I’m annoyed: I feel ill/wretched again-still. Saturday I got rid of much of the oak pollen that had drifted around our yard, and Thursday’s worrisome sore throat never returned in force, but I’m still mentally vague and have a dust-cough…that is, a cough that starts when the back of my throat feels as if powder is scraping across it. It’s raining, people. There’s no dust, …and yet. Therefore, annoyed.
And vague enough that, as I was driving home from class, I decided I would either skip writing OR (to honor the streak) share another interesting poem.

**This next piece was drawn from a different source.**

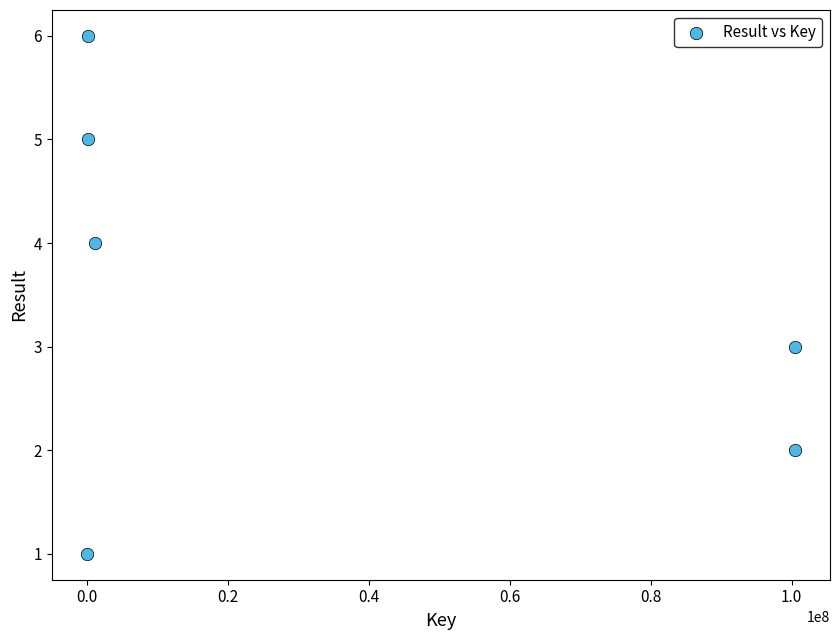

What is the range of X values (max minus min)?

100416865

But FIRST, I reminded self, I needed to turn on the dryer. (We have entered the season of No Wet Cloth Without Mildew. It’s a Thing.) AND I needed to pull the china and crystal out of the dishwasher…perhaps even put it away in the china cupboard. AND it would be good to walk the house to confirm all is ready for Housekeepers tomorrow. Yes, yes, self nodded. We will do these things. Then self read Facebook in the closed garage for…some amount of time. Ah, right! Yes. Unlock the house. Etc.

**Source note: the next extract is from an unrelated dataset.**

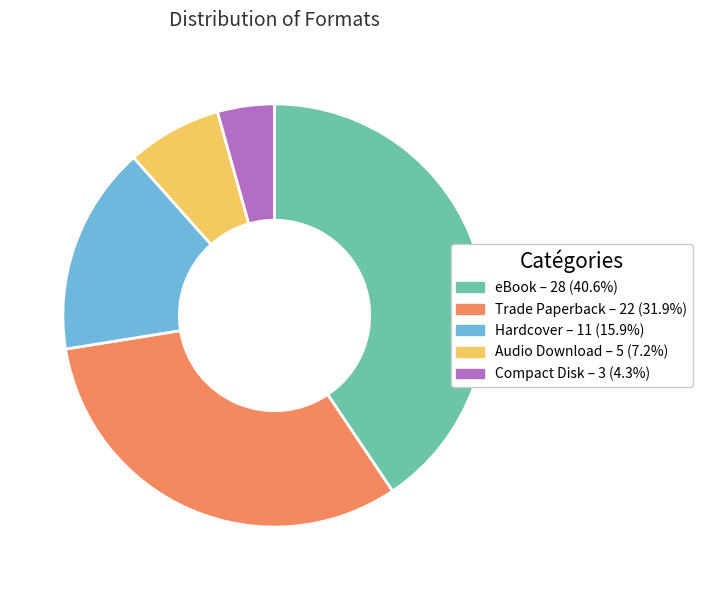

Does Audio Download represent more than half of the total?

No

Did I mention that my sinuses feel funny? And that it’s raining? I wish I understood why, when it rains, my sinuses feel funny and I desperately want to nap.
I carried my accoutrements into the house, set them down, and turned on the dryer. I considered bed, but the car door was still open, illuminating the Starbucks tea. Right. Also, there’s the dishes.
As I pulled out the dishes, I reminisced about doing that very thing umpty-kabillion times while My Sweetie was in China last week. (Yes, yes, it’s ridiculous, reminiscing about something four days ago. Welcome to me.) Which led me to feeling nostalgic and proud about how I might could be becoming responsible for feeding myself, with actual (home-cooked) food.
At those times, as I also was at this dozy, butt-dragging moment, I prod myself along by thinking, “What would My Sweetie do?”
Those of you above a certain age will catch the “WWJD” reference, from that turn-of-the-century time when teen persons wore bracelets designed to cause them to pause and insert a little thinking before action, along the lines of “What would Jesus do at this juncture?” As someone who has worn a circlet of specifically-colored pony beads in order to remind herself of the Girl Scout Law, I have tried to never stand above the WWJD silicone band craze. See: sin, first stone, slinking away, etc.
Besides, now I have my invisible “WWSD?” wristlet.
I am not (AM NOT) trying to set My Sweetie up as the second incarnation, or even a saint. That would embarrass him very much, and besides, there are plenty of things he does that I really don’t do. Wear Keens to worship, for example–me, I like dressing up.
What I’m trying to channel into myself is twofold. One, he has a sense of duty that propels him well beyond the point I would drop my hands to my sides and say, “Enough. I’m going to bed.” And while there are many times I try to bring him around to my point of view, there are afternoons, like this afternoon, where a little more duty-drive on my part will pay good dividends for the whole household.
Two, he cares for me–has always cared for me–in practical and profound ways that I forget to pay attention to. When we were merely friends, he changed my car’s oil and checked the belts. (Oh, right. Check fluids and pressure. Right, right… later.) When we became closer, he fed me. Including by phoning me from across the building to find out whether I’d gotten up from my work to (a) get and (b) eat some lunch.
I think it was when he started traveling for Fruitco a couple of years ago that it dawned on my pretty little head that one of the ways I could take good care of him was to take good care of me…and the foremost worry he has about me is that I’ll forget to eat and/or eat non-food. It’s a reasonable concern, given the data.
So even at 7pm, when my hunger and my tiredness normally combine to convince me, “Breakfast cereal! That’s all you need,” I would pull out ingredients, wash and de-stem leaves, apply heat…and sit down to a lovely meal. The way I would were he home.
If he can trust me to take care of his bride while he’s away, he can reserve his focus and duty for the paid-work at hand. And come home tranquil.
“Wait, why do you have leftover broccoli? Wasn’t that for dinner with the scallopine?”